While it’s hard to argue against Clark Gregg‘s Agent Phil Coulson being the unexpected breakout character of the Marvel Cinematic Universe — the guy went from being a background character in Iron Man to the lead role in a television series — a close second has to be Tom Hiddleston‘s Loki.
Hiddleston’s portrayal of the shape-shifting trickster god Loki in Thor and The Avengers has been embraced by audiences so strongly that it has threatened to overshadow the character’s heroic brother Thor. What’s most surprising about it is that no one — not even Hiddleston himself — would have thought of the actor as having supervillain potential before Thor. In a conversation with The New York Times, he speaks about his surprising success and his acting roots.
Though Hiddleston has an acting career that any classically trained actor would be envious of, Thor is what obviously broke him through to mainstream audiences. He confesses that it is still very weird to him to have gained fame outside of the type of acting he was trained for. He says, “The fame thing is so odd. It’s interesting that I’ve had that wide impact in a role that is so unlike me.”
Despite his fame and skill, Hiddleston admits he doesn’t know exactly when he first thought about acting, revealing, “It’s rather like a murmuration of swallows. You can’t tell which bird made the first move, it just takes shape. I’m wary of imposing narratives from a safe distance. It’s always more arbitrary than it seems.” However, he admits that a life-changing moment happened in his early teens. He reveals, “I saw Richard Eyre’s production of Ibsen’s John Gabriel Borkman, and it hit me like a train. I had that wonderful Alice-down-the-rabbit-hole experience of developing an insatiable appetite for watching and reading that I think is very particular to those adolescent years.”

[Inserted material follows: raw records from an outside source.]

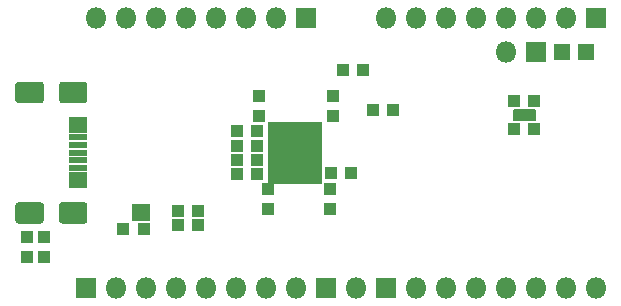
<source format=gbs>
G04 #@! TF.GenerationSoftware,KiCad,Pcbnew,5.1.6*
G04 #@! TF.CreationDate,2020-07-10T23:15:48+01:00*
G04 #@! TF.ProjectId,CY7CBreakout,43593743-4272-4656-916b-6f75742e6b69,rev?*
G04 #@! TF.SameCoordinates,PX7270e00PY7270e00*
G04 #@! TF.FileFunction,Soldermask,Bot*
G04 #@! TF.FilePolarity,Negative*
%FSLAX46Y46*%
G04 Gerber Fmt 4.6, Leading zero omitted, Abs format (unit mm)*
G04 Created by KiCad (PCBNEW 5.1.6) date 2020-07-10 23:15:48*
%MOMM*%
%LPD*%
G01*
G04 APERTURE LIST*
%ADD10C,0.100000*%
%ADD11R,1.603200X1.403200*%
%ADD12R,1.603200X0.603200*%
%ADD13R,1.403200X1.403200*%
%ADD14R,1.103200X1.003200*%
%ADD15O,1.800000X1.800000*%
%ADD16R,1.800000X1.800000*%
%ADD17R,1.003200X1.103200*%
%ADD18C,0.200000*%
G04 APERTURE END LIST*
D10*
G36*
X11700000Y8300000D02*
G01*
X10300000Y8300000D01*
X10300000Y9700000D01*
X11700000Y9700000D01*
X11700000Y8300000D01*
G37*
X11700000Y8300000D02*
X10300000Y8300000D01*
X10300000Y9700000D01*
X11700000Y9700000D01*
X11700000Y8300000D01*
G36*
X26250000Y11400000D02*
G01*
X21750000Y11400000D01*
X21750000Y16600000D01*
X26250000Y16600000D01*
X26250000Y11400000D01*
G37*
X26250000Y11400000D02*
X21750000Y11400000D01*
X21750000Y16600000D01*
X26250000Y16600000D01*
X26250000Y11400000D01*
G04 #@! TO.C,JP1*
G36*
X4950000Y14400000D02*
G01*
X4950000Y14900000D01*
X6450000Y14900000D01*
X6450000Y14400000D01*
X4950000Y14400000D01*
G37*
G36*
X4950000Y13100000D02*
G01*
X4950000Y13600000D01*
X6450000Y13600000D01*
X6450000Y13100000D01*
X4950000Y13100000D01*
G37*
G36*
X4950000Y13750000D02*
G01*
X4950000Y14250000D01*
X6450000Y14250000D01*
X6450000Y13750000D01*
X4950000Y13750000D01*
G37*
G36*
X4950000Y12450000D02*
G01*
X4950000Y12950000D01*
X6450000Y12950000D01*
X6450000Y12450000D01*
X4950000Y12450000D01*
G37*
G36*
X4950000Y15050000D02*
G01*
X4950000Y15550000D01*
X6450000Y15550000D01*
X6450000Y15050000D01*
X4950000Y15050000D01*
G37*
G36*
X4950000Y11000000D02*
G01*
X4950000Y12300000D01*
X6450000Y12300000D01*
X6450000Y11000000D01*
X4950000Y11000000D01*
G37*
G36*
X4950000Y15700000D02*
G01*
X4950000Y17000000D01*
X6450000Y17000000D01*
X6450000Y15700000D01*
X4950000Y15700000D01*
G37*
G04 #@! TO.C,C18*
G36*
X46050000Y23150000D02*
G01*
X47350000Y23150000D01*
X47350000Y21850000D01*
X46050000Y21850000D01*
X46050000Y23150000D01*
G37*
G36*
X48050000Y23150000D02*
G01*
X49350000Y23150000D01*
X49350000Y21850000D01*
X48050000Y21850000D01*
X48050000Y23150000D01*
G37*
G04 #@! TD*
G04 #@! TO.C,JP1*
G36*
G01*
X2575000Y18200000D02*
X625000Y18200000D01*
G75*
G02*
X400000Y18425000I0J225000D01*
G01*
X400000Y19775000D01*
G75*
G02*
X625000Y20000000I225000J0D01*
G01*
X2575000Y20000000D01*
G75*
G02*
X2800000Y19775000I0J-225000D01*
G01*
X2800000Y18425000D01*
G75*
G02*
X2575000Y18200000I-225000J0D01*
G01*
G37*
G36*
G01*
X6275000Y18200000D02*
X4325000Y18200000D01*
G75*
G02*
X4100000Y18425000I0J225000D01*
G01*
X4100000Y19775000D01*
G75*
G02*
X4325000Y20000000I225000J0D01*
G01*
X6275000Y20000000D01*
G75*
G02*
X6500000Y19775000I0J-225000D01*
G01*
X6500000Y18425000D01*
G75*
G02*
X6275000Y18200000I-225000J0D01*
G01*
G37*
G36*
G01*
X6275000Y8000000D02*
X4325000Y8000000D01*
G75*
G02*
X4100000Y8225000I0J225000D01*
G01*
X4100000Y9575000D01*
G75*
G02*
X4325000Y9800000I225000J0D01*
G01*
X6275000Y9800000D01*
G75*
G02*
X6500000Y9575000I0J-225000D01*
G01*
X6500000Y8225000D01*
G75*
G02*
X6275000Y8000000I-225000J0D01*
G01*
G37*
G36*
G01*
X2575000Y8000000D02*
X625000Y8000000D01*
G75*
G02*
X400000Y8225000I0J225000D01*
G01*
X400000Y9575000D01*
G75*
G02*
X625000Y9800000I225000J0D01*
G01*
X2575000Y9800000D01*
G75*
G02*
X2800000Y9575000I0J-225000D01*
G01*
X2800000Y8225000D01*
G75*
G02*
X2575000Y8000000I-225000J0D01*
G01*
G37*
D11*
X5700000Y16350000D03*
X5700000Y11650000D03*
D12*
X5700000Y12700000D03*
X5700000Y15300000D03*
X5700000Y14650000D03*
X5700000Y14000000D03*
X5700000Y13350000D03*
G04 #@! TD*
D13*
G04 #@! TO.C,C18*
X48700000Y22500000D03*
X46700000Y22500000D03*
G04 #@! TD*
D14*
G04 #@! TO.C,C17*
X44350000Y16000000D03*
X42650000Y16000000D03*
G04 #@! TD*
G04 #@! TO.C,C16*
X42650000Y18400000D03*
X44350000Y18400000D03*
G04 #@! TD*
D15*
G04 #@! TO.C,J6*
X41910000Y22500000D03*
D16*
X44450000Y22500000D03*
G04 #@! TD*
D15*
G04 #@! TO.C,J3*
X7220000Y25400000D03*
X9760000Y25400000D03*
X12300000Y25400000D03*
X14840000Y25400000D03*
X17380000Y25400000D03*
X19920000Y25400000D03*
X22460000Y25400000D03*
D16*
X25000000Y25400000D03*
G04 #@! TD*
D17*
G04 #@! TO.C,R6*
X1400000Y6850000D03*
X1400000Y5150000D03*
G04 #@! TD*
G04 #@! TO.C,C15*
X2800000Y5150000D03*
X2800000Y6850000D03*
G04 #@! TD*
D14*
G04 #@! TO.C,R4*
X14150000Y7900000D03*
X15850000Y7900000D03*
G04 #@! TD*
G04 #@! TO.C,C14*
X20850000Y12200000D03*
X19150000Y12200000D03*
G04 #@! TD*
G04 #@! TO.C,C13*
X20850000Y13400000D03*
X19150000Y13400000D03*
G04 #@! TD*
G04 #@! TO.C,C12*
X20850000Y14600000D03*
X19150000Y14600000D03*
G04 #@! TD*
D17*
G04 #@! TO.C,C11*
X21000000Y17100000D03*
X21000000Y18800000D03*
G04 #@! TD*
G04 #@! TO.C,C10*
X27250000Y17100000D03*
X27250000Y18800000D03*
G04 #@! TD*
G04 #@! TO.C,C9*
X21750000Y10900000D03*
X21750000Y9200000D03*
G04 #@! TD*
G04 #@! TO.C,C8*
X27000000Y10900000D03*
X27000000Y9200000D03*
G04 #@! TD*
D14*
G04 #@! TO.C,C7*
X27150000Y12250000D03*
X28850000Y12250000D03*
G04 #@! TD*
G04 #@! TO.C,C6*
X20850000Y15800000D03*
X19150000Y15800000D03*
G04 #@! TD*
D15*
G04 #@! TO.C,J5*
X29210000Y2540000D03*
D16*
X26670000Y2540000D03*
G04 #@! TD*
D14*
G04 #@! TO.C,C5*
X11250000Y7500000D03*
X9550000Y7500000D03*
G04 #@! TD*
G04 #@! TO.C,R3*
X14150000Y9100000D03*
X15850000Y9100000D03*
G04 #@! TD*
G04 #@! TO.C,C4*
X32350000Y17600000D03*
X30650000Y17600000D03*
G04 #@! TD*
G04 #@! TO.C,C3*
X29850000Y21000000D03*
X28150000Y21000000D03*
G04 #@! TD*
D15*
G04 #@! TO.C,J4*
X31750000Y25400000D03*
X34290000Y25400000D03*
X36830000Y25400000D03*
X39370000Y25400000D03*
X41910000Y25400000D03*
X44450000Y25400000D03*
X46990000Y25400000D03*
D16*
X49530000Y25400000D03*
G04 #@! TD*
D15*
G04 #@! TO.C,J2*
X24130000Y2540000D03*
X21590000Y2540000D03*
X19050000Y2540000D03*
X16510000Y2540000D03*
X13970000Y2540000D03*
X11430000Y2540000D03*
X8890000Y2540000D03*
D16*
X6350000Y2540000D03*
G04 #@! TD*
D15*
G04 #@! TO.C,J1*
X49530000Y2540000D03*
X46990000Y2540000D03*
X44450000Y2540000D03*
X41910000Y2540000D03*
X39370000Y2540000D03*
X36830000Y2540000D03*
X34290000Y2540000D03*
D16*
X31750000Y2540000D03*
G04 #@! TD*
D18*
G36*
X44400000Y16800000D02*
G01*
X42600000Y16800000D01*
X42600000Y17600000D01*
X44400000Y17600000D01*
X44400000Y16800000D01*
G37*
X44400000Y16800000D02*
X42600000Y16800000D01*
X42600000Y17600000D01*
X44400000Y17600000D01*
X44400000Y16800000D01*
M02*

</source>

Hiddleston received some roles while attending Eton College and Cambridge University, including two HBO movies, but instead of launching right into an acting career he decided to go to drama school at the Royal Academy of Dramatic Arts because according to him, “I thought, ‘I’m not trained, and I’ve been lucky.'” While the education he received there was valuable, he realized that taking himself out of the running for three years hurt him professionally. He explains, “I kept a diary, with all the details of every audition. After about three months, I had to stop, because it was a catalog of failure, a long list of jobs I had failed to get.”

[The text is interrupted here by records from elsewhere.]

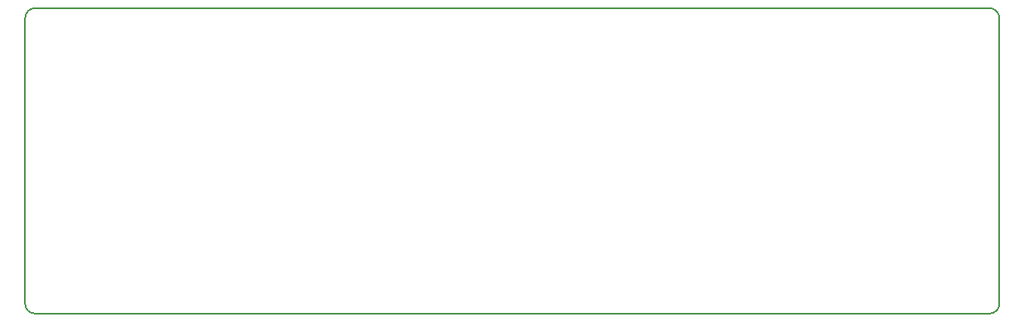
<source format=gbr>
G04 #@! TF.GenerationSoftware,KiCad,Pcbnew,5.0.0-fee4fd1~66~ubuntu14.04.1*
G04 #@! TF.CreationDate,2018-10-04T00:38:09-07:00*
G04 #@! TF.ProjectId,SD_card_dev,53445F636172645F6465762E6B696361,rev?*
G04 #@! TF.SameCoordinates,Original*
G04 #@! TF.FileFunction,Profile,NP*
%FSLAX46Y46*%
G04 Gerber Fmt 4.6, Leading zero omitted, Abs format (unit mm)*
G04 Created by KiCad (PCBNEW 5.0.0-fee4fd1~66~ubuntu14.04.1) date Thu Oct  4 00:38:09 2018*
%MOMM*%
%LPD*%
G01*
G04 APERTURE LIST*
%ADD10C,0.150000*%
G04 APERTURE END LIST*
D10*
X68580000Y-115570000D02*
X68580000Y-86360000D01*
X167132000Y-116586000D02*
X69596000Y-116586000D01*
X168148000Y-86360000D02*
X168148000Y-115570000D01*
X69596000Y-85344000D02*
X167132000Y-85344000D01*
X68580000Y-86360000D02*
G75*
G02X69596000Y-85344000I1016000J0D01*
G01*
X69596000Y-116586000D02*
G75*
G02X68580000Y-115570000I0J1016000D01*
G01*
X168148000Y-115570000D02*
G75*
G02X167132000Y-116586000I-1016000J0D01*
G01*
X167132000Y-85344000D02*
G75*
G02X168148000Y-86360000I0J-1016000D01*
G01*
M02*

</source>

While he received stage work, especially after Kenneth Branagh took notice of him, television and film remained elusive. He recalls showing up in Los Angeles for casting for pilots, pointing out, “You would turn up for every audition, and there would be a line of identical tall, blond 29-year-olds. It was incredibly stressful. I didn’t sleep and I didn’t get any parts.”
But that connection with Branagh paid off when Branagh was hired to direct Thor and he recommended Hiddleston for Loki’s part. Though the villain role in a big-budget franchise film wasn’t something Hiddleston ever anticipated, his instincts told him that it was a golden opportunity. He says, “I think before, my own fear of both success and failure would have stopped me. But I knew Ken knew what I could do, and I remember thinking: ‘I am never going to get closer. I might as well go for it.’ I put on 25 percent more muscle, got down to 7 percent body fat, knew my lines inside out. I was a man possessed.” His dedication paid off, and Hiddleston has since embraced the character in a way that is so charming that it’s impossible not to root for both of them — Loki and Hiddleston, I mean.
However, in between his appearances as Loki, Hiddleston has kept up his Shakespearean acting. His next role will be the lead in Coriolanus on stage, which will be broadcast on National Theatre Live next year. When asked how he shifts from big-budget superhero films to Shakespeare with easy, Hiddleston reveals, “Your job as an actor is to find a way of being truthful in those particular circumstances. After that it is simple.”